Na época eu não tinha mais nenhum contato com a família de minha mãe, a quem eu
tinha muito amor. A família de meu pai, eu nunca gostei, exceto minha tia, que
tem um coração enorme, mas para meu azar, se mudou para bem longe. Minha família
se resumia a meu pai, meu irmão, um amigo do meu irmão que era quase um irmão
para nós. Não havia ninguém próxima de mim.
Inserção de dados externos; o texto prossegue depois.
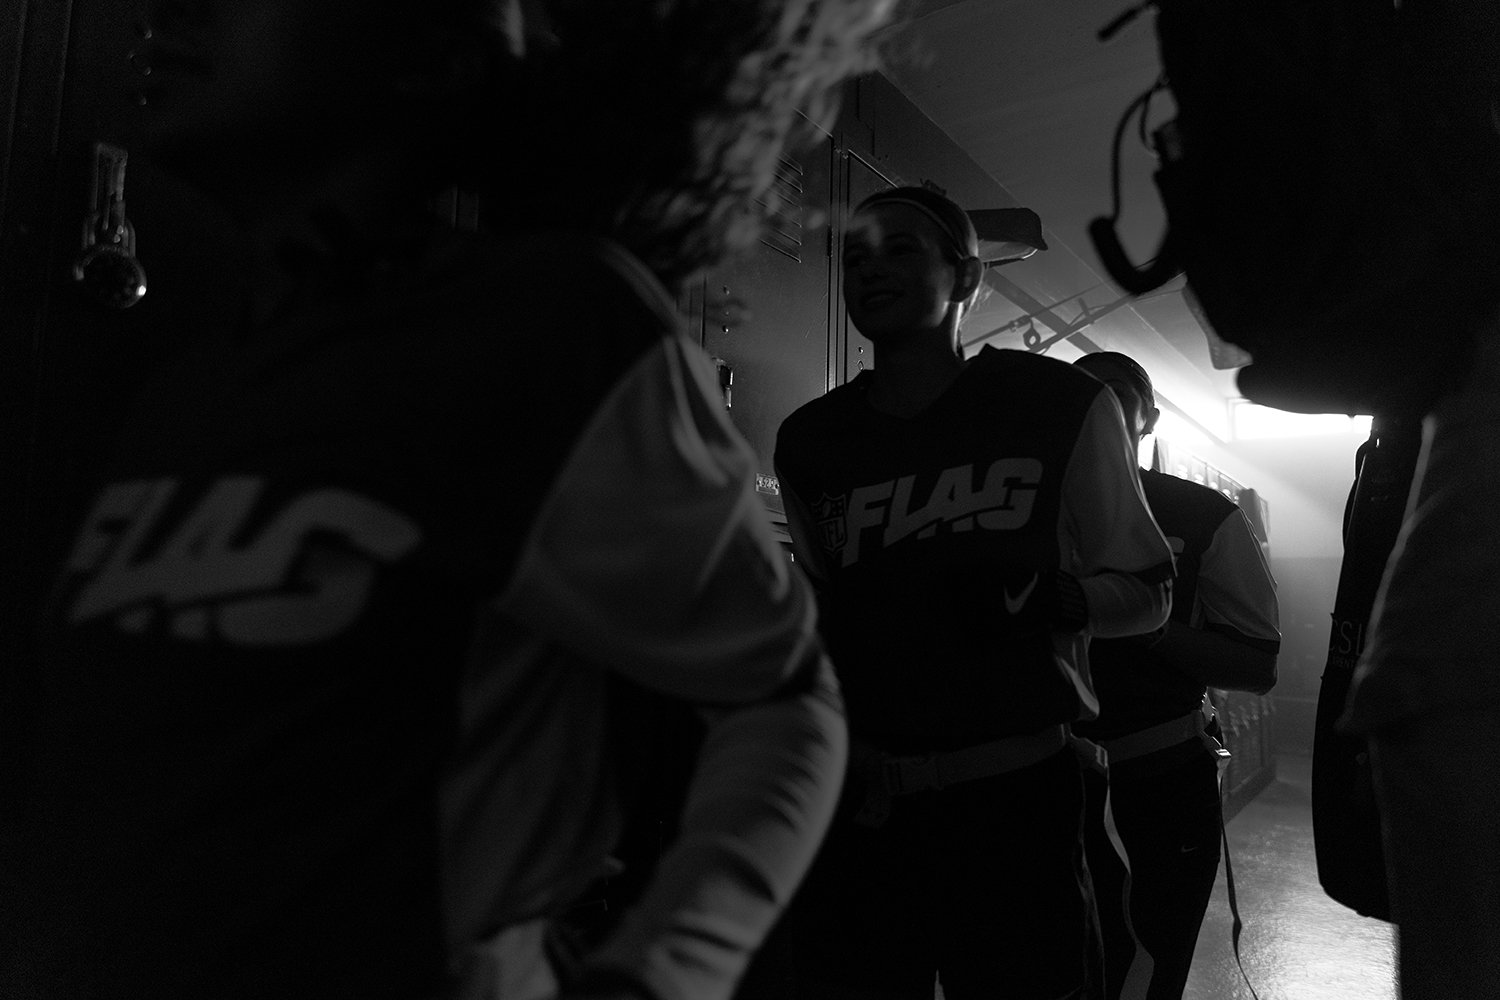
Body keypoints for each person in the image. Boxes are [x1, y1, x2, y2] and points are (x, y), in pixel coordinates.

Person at [0, 2, 896, 998]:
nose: (179, 12)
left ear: (426, 62)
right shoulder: (187, 387)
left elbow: (779, 701)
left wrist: (665, 971)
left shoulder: (542, 333)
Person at [768, 187, 1175, 1000]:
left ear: (966, 276)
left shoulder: (1057, 405)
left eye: (900, 250)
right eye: (854, 258)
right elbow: (818, 615)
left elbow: (1149, 589)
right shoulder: (811, 441)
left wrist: (1058, 599)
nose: (871, 271)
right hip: (871, 811)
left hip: (1017, 800)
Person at [1071, 351, 1280, 1000]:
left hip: (1159, 780)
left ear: (1148, 417)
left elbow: (1257, 664)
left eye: (1118, 393)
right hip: (1050, 779)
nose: (1099, 403)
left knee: (1149, 969)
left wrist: (1147, 623)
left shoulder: (1202, 514)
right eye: (1082, 393)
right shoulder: (1026, 511)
Passei boa parte desse período tentando manter os sentimentos pesados para mim,
não queria que meu pai chorasse e nem meu irmão, a quem todo mundo sempre
defende e acolhe, incluindo eu. Me fechar, com tamanha dor por ter perdido meu único
elo com o feminino, com o carinho, me deixou tão vulnerável. Apesar da minha
preocupação, meu pai simplesmente não conseguia se manter ao meu lado sem me
distratar ou bater. Não havia ninguém, exceto meu obsessor, que viajou e rondou
por anos pela realidade, como um espírito, para achar sua vingança.
O que me mantinha um
pouco sã, era a memória de minha mãe, que eu fiz questão de relembrar tantas
vezes. Até mesmo a textura de sua perna e o cheiro, em um dia que deitei a
cabeça em sua coxa, pois sabia que ele iria morrer e eu queria guardar para mim
um pedaço dela. Eu tinha oito quando ela faleceu. Eu tinha sete quando meu
irmão disse que ela podia morrer e nunca mais voltar. Eu tinha acabado de
completar seis, quando minha mãe pediu desculpas por não ter feito minha festa
de aniversário, e feito um bolinho colorido para estar ao lado do bolo do meu irmão.
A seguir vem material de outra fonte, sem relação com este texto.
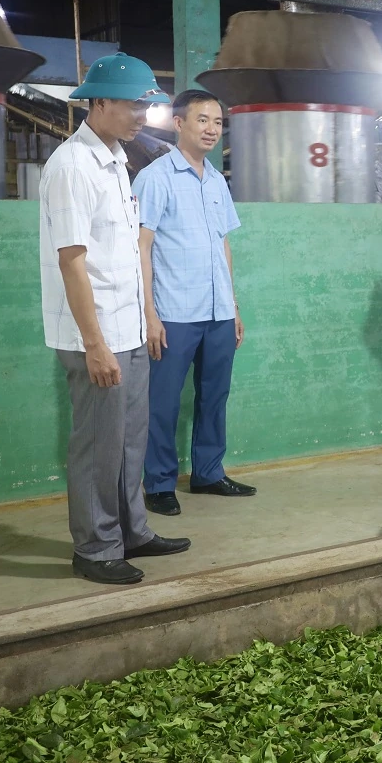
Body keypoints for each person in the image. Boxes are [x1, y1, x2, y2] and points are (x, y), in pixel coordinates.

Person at [39, 53, 189, 585]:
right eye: (131, 106)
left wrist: (147, 317)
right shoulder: (72, 167)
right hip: (96, 333)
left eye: (146, 107)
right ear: (98, 103)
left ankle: (131, 531)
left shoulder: (118, 162)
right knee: (97, 445)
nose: (141, 117)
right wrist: (95, 343)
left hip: (128, 328)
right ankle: (96, 548)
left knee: (129, 441)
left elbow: (124, 255)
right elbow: (73, 262)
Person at [132, 89, 252, 517]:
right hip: (174, 312)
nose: (212, 129)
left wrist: (233, 306)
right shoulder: (155, 178)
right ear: (178, 123)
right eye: (202, 120)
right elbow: (141, 246)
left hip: (218, 311)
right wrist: (149, 313)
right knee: (163, 402)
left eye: (218, 122)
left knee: (215, 395)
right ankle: (159, 483)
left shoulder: (217, 180)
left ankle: (208, 473)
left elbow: (223, 245)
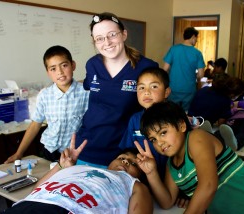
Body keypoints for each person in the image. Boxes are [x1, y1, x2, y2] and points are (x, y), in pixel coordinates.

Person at [134, 101, 244, 214]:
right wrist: (151, 173)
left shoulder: (196, 138)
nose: (159, 142)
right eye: (153, 139)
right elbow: (167, 202)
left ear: (182, 125)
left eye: (163, 133)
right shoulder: (171, 164)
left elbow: (208, 185)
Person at [75, 12, 158, 168]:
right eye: (99, 38)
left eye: (112, 35)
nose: (107, 42)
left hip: (123, 153)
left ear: (124, 34)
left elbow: (159, 101)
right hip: (86, 145)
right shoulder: (92, 65)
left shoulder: (145, 67)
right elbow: (88, 84)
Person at [0, 135, 152, 214]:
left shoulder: (133, 183)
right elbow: (36, 191)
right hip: (28, 205)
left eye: (133, 163)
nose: (125, 162)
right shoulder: (79, 168)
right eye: (122, 158)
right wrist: (61, 166)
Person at [4, 45, 89, 163]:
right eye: (53, 69)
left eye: (64, 65)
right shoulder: (45, 95)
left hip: (74, 153)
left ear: (73, 65)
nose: (59, 72)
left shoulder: (86, 93)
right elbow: (35, 125)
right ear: (48, 72)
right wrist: (19, 153)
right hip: (49, 150)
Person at [119, 67, 170, 179]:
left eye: (154, 87)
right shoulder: (135, 119)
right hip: (142, 178)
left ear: (166, 92)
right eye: (141, 87)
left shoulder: (173, 119)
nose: (146, 92)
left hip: (172, 180)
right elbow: (128, 151)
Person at [163, 27, 205, 111]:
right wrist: (195, 76)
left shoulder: (173, 49)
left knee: (172, 112)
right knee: (186, 114)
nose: (196, 41)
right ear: (193, 37)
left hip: (173, 88)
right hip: (189, 89)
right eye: (196, 38)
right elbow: (201, 75)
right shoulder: (197, 53)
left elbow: (164, 69)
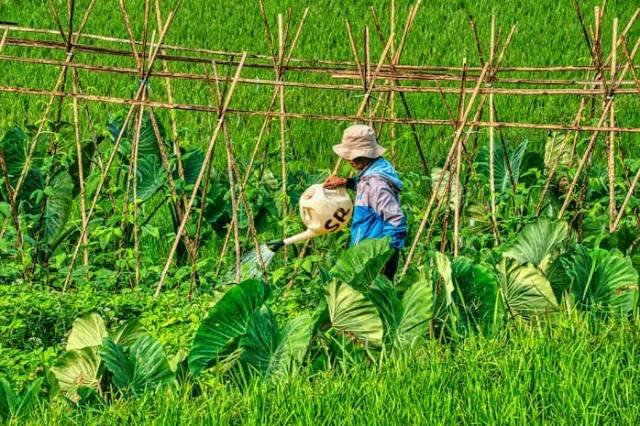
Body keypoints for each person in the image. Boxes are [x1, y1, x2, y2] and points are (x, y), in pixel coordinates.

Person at [323, 124, 407, 280]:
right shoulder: (371, 174)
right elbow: (368, 192)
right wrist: (346, 182)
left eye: (351, 156)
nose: (348, 160)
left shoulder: (376, 183)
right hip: (366, 255)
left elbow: (396, 220)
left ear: (363, 156)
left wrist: (383, 257)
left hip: (374, 259)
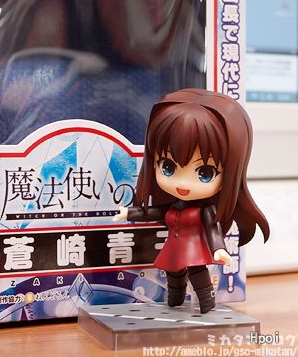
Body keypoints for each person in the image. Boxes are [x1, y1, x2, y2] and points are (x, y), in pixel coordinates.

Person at [114, 88, 269, 313]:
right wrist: (129, 213)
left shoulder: (205, 210)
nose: (183, 184)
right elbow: (155, 212)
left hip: (195, 250)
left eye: (204, 173)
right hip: (174, 247)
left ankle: (207, 303)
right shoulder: (173, 206)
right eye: (168, 167)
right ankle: (175, 300)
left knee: (198, 273)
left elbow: (213, 229)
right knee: (173, 273)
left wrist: (219, 249)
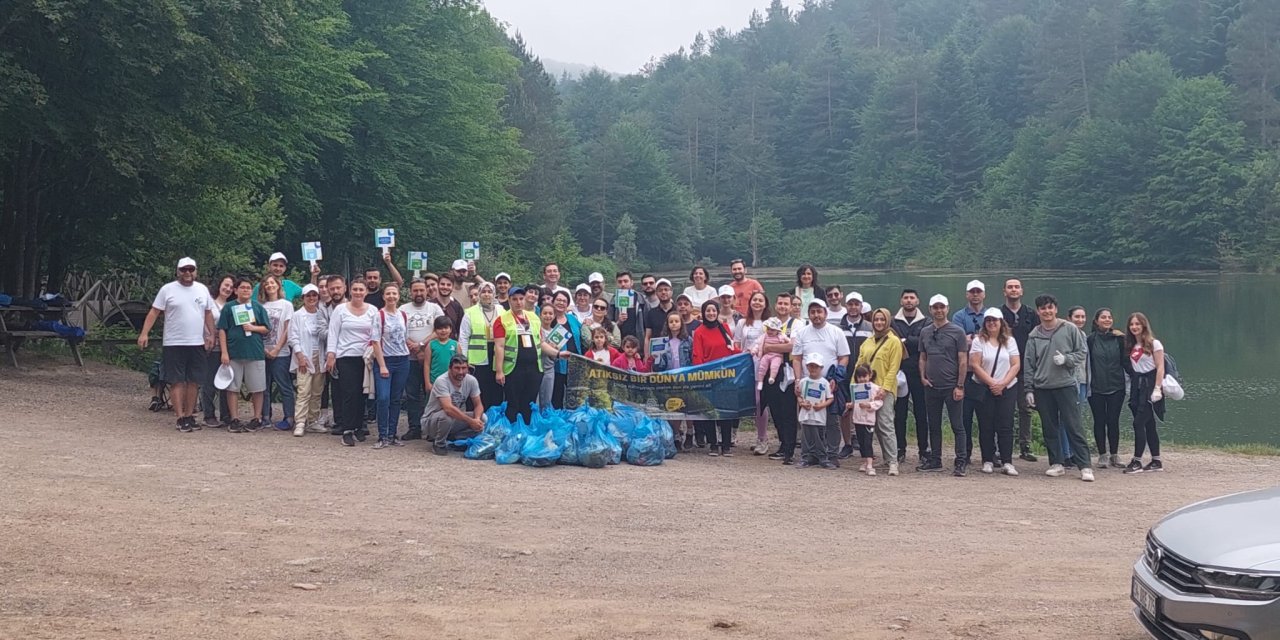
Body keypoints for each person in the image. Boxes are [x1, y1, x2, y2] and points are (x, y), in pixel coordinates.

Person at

Eu odiava ver minha mãe sofrendo ou triste, então disse a ela que festa de
aniversário era coisa de criança. Se não fosse por minha mãe, eu não acho que
teria sobrevivido ao obsessor.
Aos poucos vou
contanto as coisas da vida. Seja o que eu vivi ou como as coisas estão agora.
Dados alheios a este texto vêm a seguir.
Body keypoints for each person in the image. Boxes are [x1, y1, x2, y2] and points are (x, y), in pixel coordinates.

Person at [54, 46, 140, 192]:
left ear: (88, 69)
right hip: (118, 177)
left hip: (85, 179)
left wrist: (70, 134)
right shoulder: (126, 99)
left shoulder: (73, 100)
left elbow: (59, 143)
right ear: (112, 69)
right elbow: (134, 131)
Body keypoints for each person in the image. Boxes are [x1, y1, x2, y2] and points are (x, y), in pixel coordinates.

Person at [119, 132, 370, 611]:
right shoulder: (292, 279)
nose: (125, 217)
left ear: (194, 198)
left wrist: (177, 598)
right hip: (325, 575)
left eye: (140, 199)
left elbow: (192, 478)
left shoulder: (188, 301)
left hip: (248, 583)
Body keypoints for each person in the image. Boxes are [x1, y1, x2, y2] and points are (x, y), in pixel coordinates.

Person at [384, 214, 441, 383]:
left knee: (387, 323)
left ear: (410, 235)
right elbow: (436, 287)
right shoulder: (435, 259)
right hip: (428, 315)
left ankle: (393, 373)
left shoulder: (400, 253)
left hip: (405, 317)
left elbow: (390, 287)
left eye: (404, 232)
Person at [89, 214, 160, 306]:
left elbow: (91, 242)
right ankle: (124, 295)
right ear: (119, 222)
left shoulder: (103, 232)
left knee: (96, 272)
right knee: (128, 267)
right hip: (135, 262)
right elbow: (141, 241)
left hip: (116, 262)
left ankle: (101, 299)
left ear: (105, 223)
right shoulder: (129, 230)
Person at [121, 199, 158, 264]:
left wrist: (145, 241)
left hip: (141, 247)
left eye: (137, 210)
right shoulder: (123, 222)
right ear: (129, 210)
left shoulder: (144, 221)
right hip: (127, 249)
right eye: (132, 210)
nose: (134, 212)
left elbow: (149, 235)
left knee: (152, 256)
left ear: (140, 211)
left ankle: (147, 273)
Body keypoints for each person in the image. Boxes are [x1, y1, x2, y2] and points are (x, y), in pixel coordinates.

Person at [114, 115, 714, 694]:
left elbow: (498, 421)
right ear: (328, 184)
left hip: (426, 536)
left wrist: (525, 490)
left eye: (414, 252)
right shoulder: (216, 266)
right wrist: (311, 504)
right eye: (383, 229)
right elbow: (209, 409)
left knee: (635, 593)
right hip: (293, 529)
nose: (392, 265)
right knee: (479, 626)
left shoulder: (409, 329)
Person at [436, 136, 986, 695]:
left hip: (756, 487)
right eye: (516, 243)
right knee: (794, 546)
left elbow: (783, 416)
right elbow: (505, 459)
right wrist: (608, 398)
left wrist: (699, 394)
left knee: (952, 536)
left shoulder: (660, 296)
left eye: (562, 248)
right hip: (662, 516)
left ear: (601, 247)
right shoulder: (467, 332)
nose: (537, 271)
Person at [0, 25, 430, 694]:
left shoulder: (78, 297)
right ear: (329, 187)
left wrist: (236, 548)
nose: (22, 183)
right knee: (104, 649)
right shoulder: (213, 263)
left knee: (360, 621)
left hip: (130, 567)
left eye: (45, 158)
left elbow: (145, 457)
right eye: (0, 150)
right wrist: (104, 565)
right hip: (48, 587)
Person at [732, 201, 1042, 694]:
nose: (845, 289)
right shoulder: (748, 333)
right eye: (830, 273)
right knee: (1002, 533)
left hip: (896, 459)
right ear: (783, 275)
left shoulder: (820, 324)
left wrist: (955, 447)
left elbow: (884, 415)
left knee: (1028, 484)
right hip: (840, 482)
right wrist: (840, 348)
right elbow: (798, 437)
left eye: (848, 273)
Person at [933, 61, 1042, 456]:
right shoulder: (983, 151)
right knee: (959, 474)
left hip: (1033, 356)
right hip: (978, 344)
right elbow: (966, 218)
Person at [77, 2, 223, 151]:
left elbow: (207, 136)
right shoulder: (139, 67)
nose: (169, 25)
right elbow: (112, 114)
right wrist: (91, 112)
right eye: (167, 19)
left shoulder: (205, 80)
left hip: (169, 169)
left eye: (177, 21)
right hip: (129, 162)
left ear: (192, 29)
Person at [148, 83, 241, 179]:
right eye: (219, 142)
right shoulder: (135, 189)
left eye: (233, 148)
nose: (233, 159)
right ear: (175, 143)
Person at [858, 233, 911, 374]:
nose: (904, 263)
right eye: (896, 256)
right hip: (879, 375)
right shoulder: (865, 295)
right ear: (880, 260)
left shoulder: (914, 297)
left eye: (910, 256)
Eu sei que em algum lugar alguém vai ler e entender o que é ser uma anomalia.
Que eu não deveria existir. Mas eu mereço estar aqui, se eu tenho a força que
tenho, os poderes mediúnicos e magia como tenho, é por chegar tão perto da morte
tantas e tantas vezes.
A primeira vez que tive uma visão com a morte eu tinha seis anos. Enquanto todos
rezavam para minha mãe, em um círculo, de mãos dadas. Eu vi o rio preto na caverna,
as caveiras de prata fosca, o rio negro correndo. Eu sabia que ele iria morrer,
eu nunca contei isso para ninguém, apenas depois... anos depois, quando eu
conheci o mundo espiritual e entendi o que era.
Eu tinha trinta e três quando tiraram de mim esse obsessor.
Foram vinte e quatro anos de terror e prisão.